Deutlich längere Vorlaufzeiten gibt es laut Karl-Heinz Reckziegel bei Unterführungen, Brücken oder auch Radachsen, bei denen das Thema Hochwasserschutz mitspielt.

- So ist etwa unweit des Höttinger Bahnhofs eine Unterführung der Bahntrasse geplant, als Lückenschluss für eine bessere Rad-Anbindung an die Ampfererstraße und dann weiter Richtung Innenstadt. Der Durchstich soll hinter dem dortigen Hofer-Markt erfolgen, laut Reckziegel gab es schon erste Abstimmungen mit den ÖBB. Der Bau soll 2023 erfolgen, die geschätzten Realisierungskosten liegen bei ca. 1,5 Mio. Euro.

- Weiter nördlich ist ebenfalls eine Unterführung geplant. In Zukunft soll der Bahnhof Hötting gemäß Plänen der ÖBB ja weiter nach Norden rücken – die Stadt möchte diese Gelegenheit eben für den Bau einer zusätzlichen Unterführung nützen. Der Zeitplan ist laut Reckziegel noch offen und hänge von den ÖBB ab.

- Was den geplanten Radschnellweg-Ausbau zwischen Mühlauer Brücke und Mühlauer Bahnbrücke südlich des Inns angeht – dort klafft derzeit eine große Lücke – seien erste Gespräche mit den Barmherzigen Schwestern als Grundbesitzerinnen „sehr vielversprechend“, erklärt Reckziegel. Es gehe um einen ca. 800 m langen Abschnitt. Die Planung soll hier 2023 starten, eine Umsetzung eventuell 2024.

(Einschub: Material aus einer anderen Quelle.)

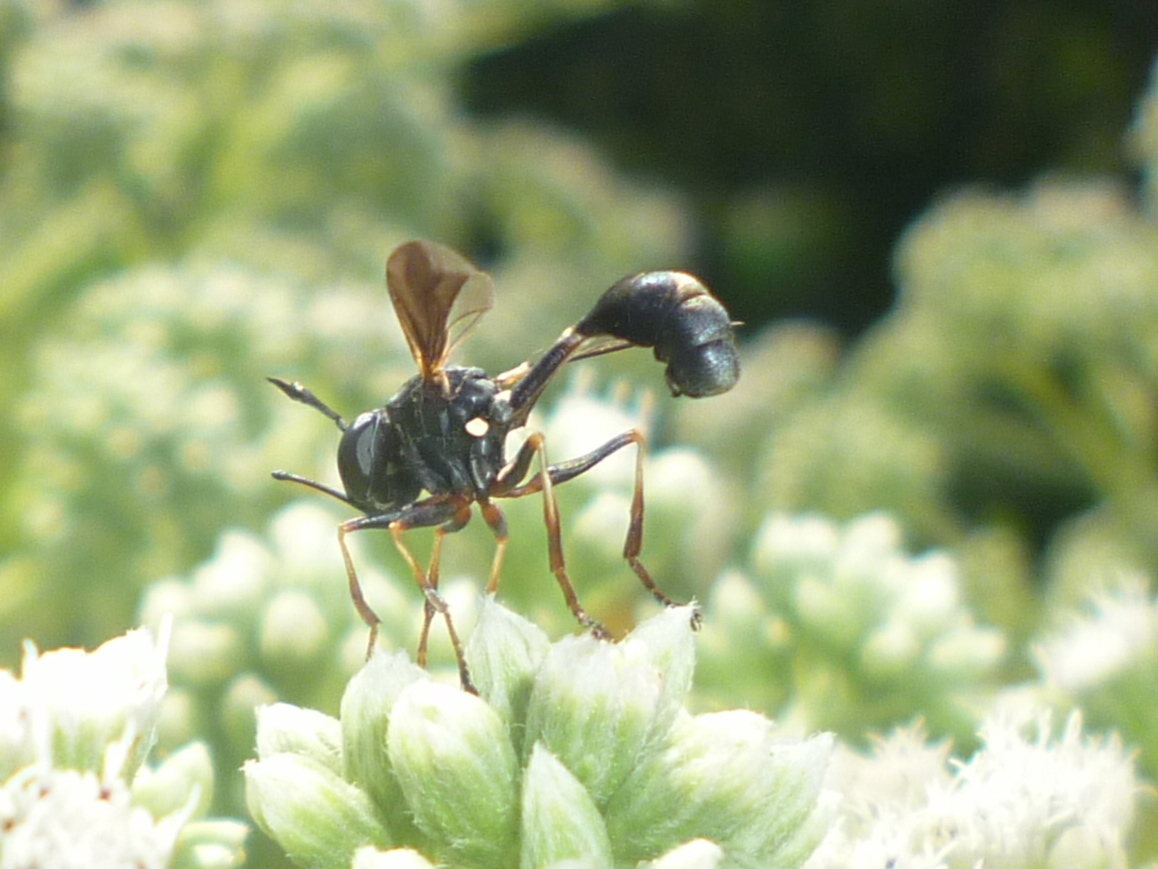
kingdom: Animalia
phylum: Arthropoda
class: Insecta
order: Diptera
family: Conopidae
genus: Physocephala
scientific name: Physocephala tibialis
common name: Common eastern physocephala
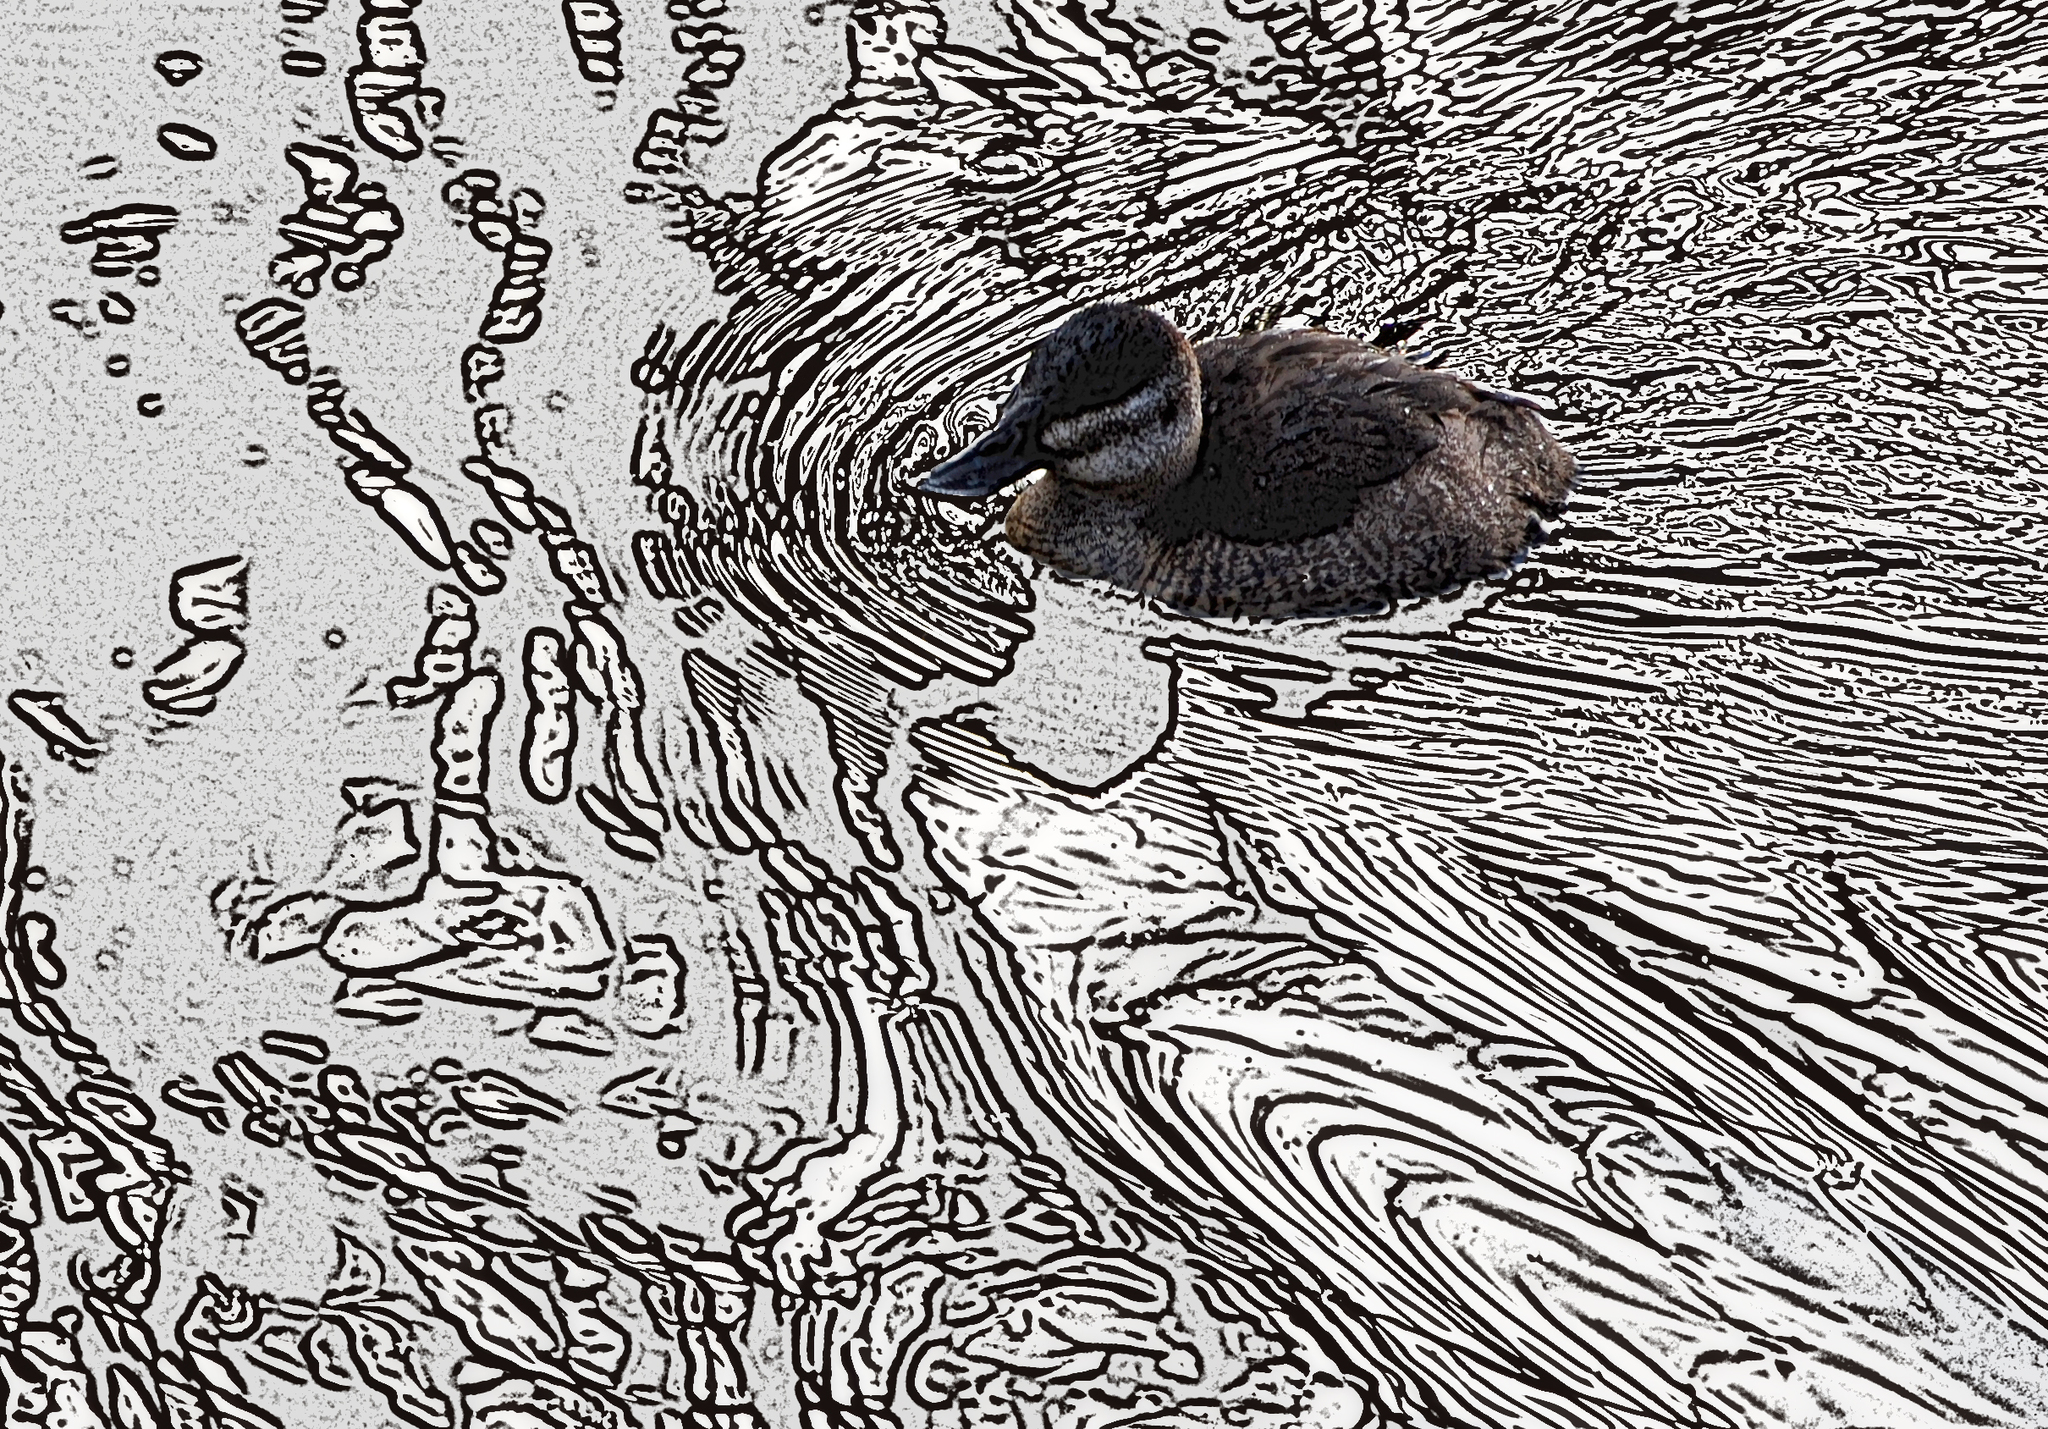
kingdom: Animalia
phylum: Chordata
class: Aves
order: Anseriformes
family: Anatidae
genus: Oxyura
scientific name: Oxyura jamaicensis
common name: Ruddy duck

- Spektakulär sind die Vorschläge für gleich vier innquerende (Rad- und Fuß-)Brücken: im Westen nahe der Völser Cyta; in der Verlängerung der Schöpfstraße unweit von Uni und Klinik; auf Höhe Kirschentalgasse/Marktplatz; und oberhalb der Sillmündung. Eine fachliche Priorisierung soll laut Reckziegel in den nächsten Monaten erfolgen.

- In weiter Ferne liegt hingegen eine mögliche Brücke von der Heiliggeiststraße über Hauptbahnhof, Frachtenbahnhof und Sill bis Pradl (Anzengruberstraße). Solange die Rahmenbedingungen im Bereich Frachtenbahnhof durch die ÖBB noch nicht klar festgelegt seien (Stichwort: Brenner-Basistunnel), habe eine nähere Planung noch keinen Sinn, stellt Reckziegel klar.

Hauptbahnhof als „Sorgenkind“

Bei den Diskussionen in den digitalen „Seminarräumen“ wurde deutlich, dass bei den radinteressierten Innsbrucker/-innen einige weitere Vorschläge und Forderungen ganz oben auf der Liste stehen – etwa eine bessere Anbindung des Hauptbahnhofs, Radwegverbindungen und Lückenschlüsse am Südring oder bessere Bedingungen für Radfahrer im Gewerbegebiet Roßau.

Neue Karte mit Radrouten geplant

Zuvor hatten die städtischen Radkoordinatoren noch eine Reihe von anderen geplanten Maßnahmen genannt: So soll geprüft werden, wo im Stadtgebiet weitere Einbahnen für Radfahrer geöffnet werden können. Der Radverkehr soll bei Ampelanlagen besser berücksichtigt werden. Eine einheitliche Beschilderung der Hauptradrouten im Stadtgebiet ist ebenso geplant wie eine neue Karte mit allen städtischen Radrouten, die bis Ende dieses Jahres analog und digital veröffentlicht werden soll. Bis 2030 sollen zudem jährlich rund 600 neue Abstellmöglichkeiten für Räder geschaffen werden – und „Fahrradleichen“ öfter entfernt werden. Auch ein Ausbau des Stadtrads (Leihradsystem) ist geplant, mit neuen Standorten im O-Dorf oder an der Haller Straße.